> [DATASET CONTENT]
◆ ◆ ◆ ◆ ◆ ◆ ◆
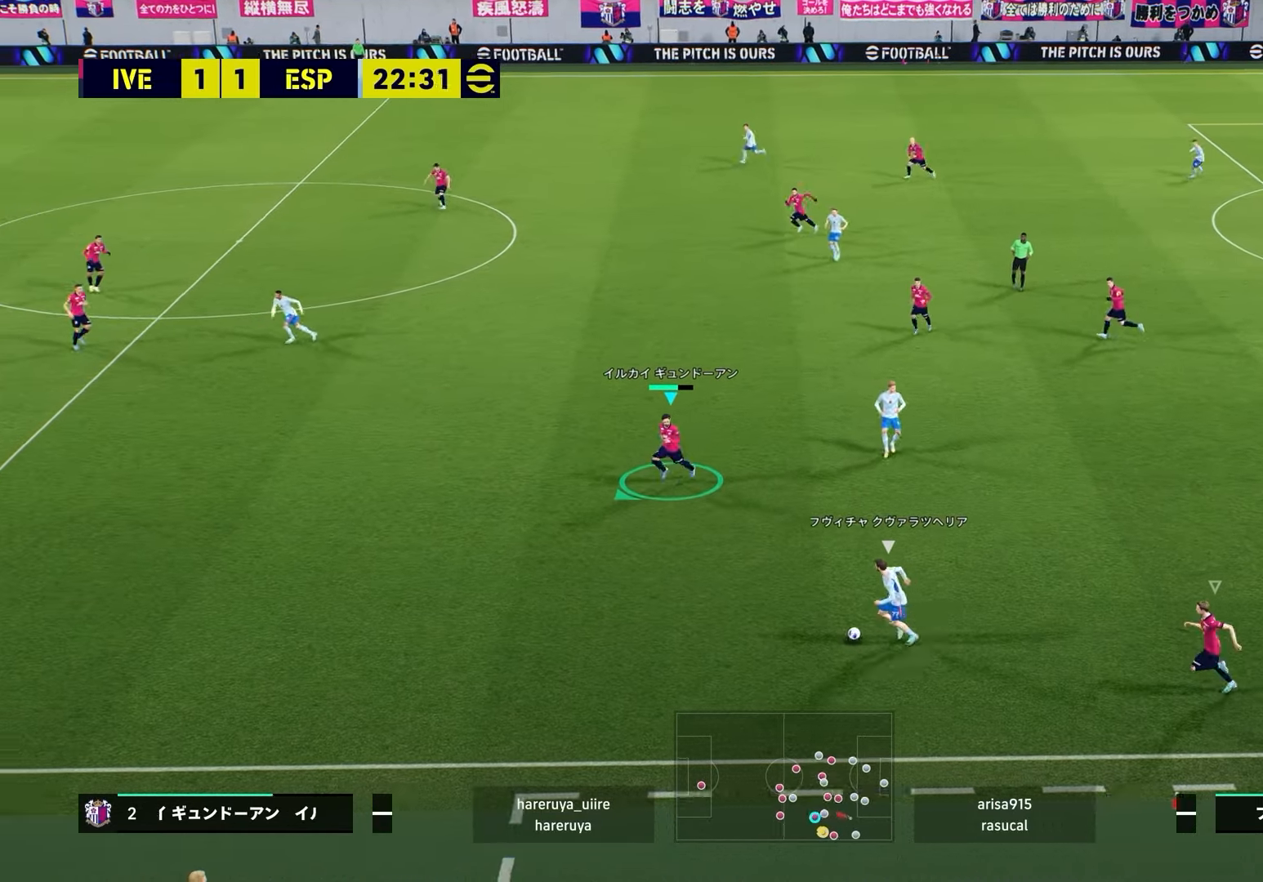
{"buttons": [], "left_stick": "center", "right_stick": "center", "events": [[117, "R2", "up"], [150, "left_stick", "center"]]}
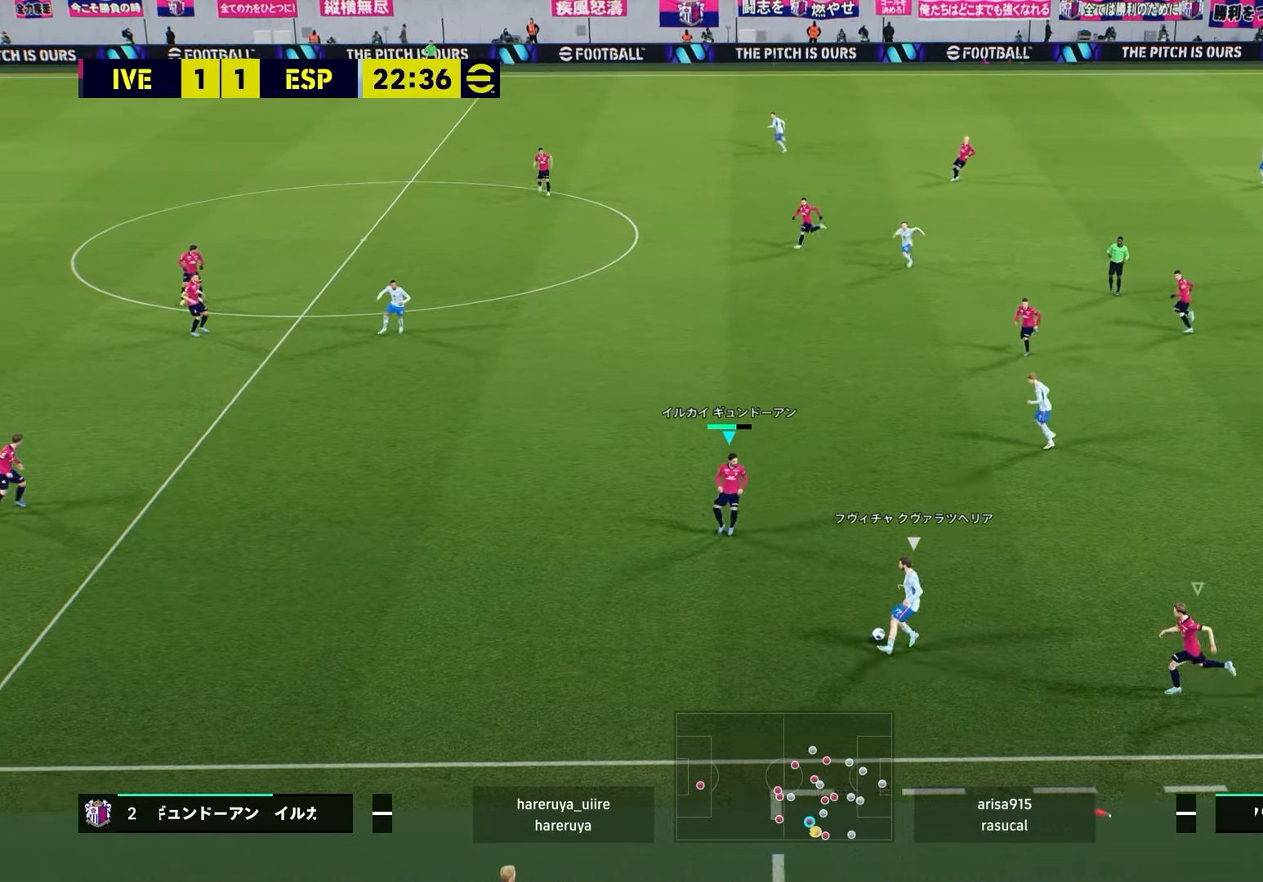
{"buttons": ["R2"], "left_stick": "left", "right_stick": "center", "events": [[283, "R2", "down"], [283, "right_stick", "up"], [300, "left_stick", "left"], [333, "L2", "down"], [417, "right_stick", "center"], [450, "L2", "up"]]}
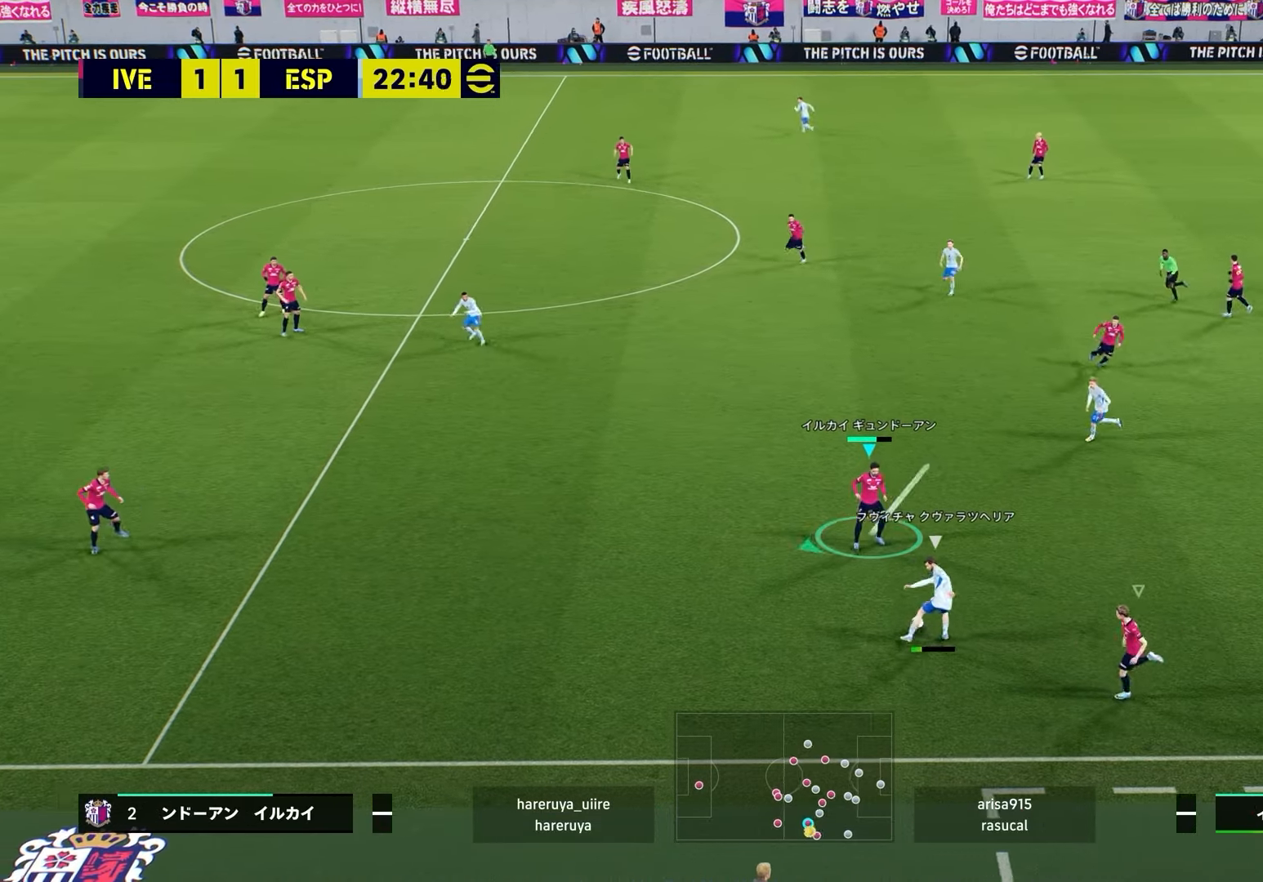
{"buttons": ["R2"], "left_stick": "left", "right_stick": "center", "events": []}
◆ ◆ ◆ ◆ ◆ ◆ ◆
> [ASSIGNMENT] Reproduce every line of the material above, but drop the pictures.

> [WRITTEN ANSWER]
{"buttons": [], "left_stick": "center", "right_stick": "center", "events": [[117, "R2", "up"], [150, "left_stick", "center"]]}
{"buttons": ["R2"], "left_stick": "left", "right_stick": "center", "events": [[283, "R2", "down"], [283, "right_stick", "up"], [300, "left_stick", "left"], [333, "L2", "down"], [417, "right_stick", "center"], [450, "L2", "up"]]}
{"buttons": ["R2"], "left_stick": "left", "right_stick": "center", "events": []}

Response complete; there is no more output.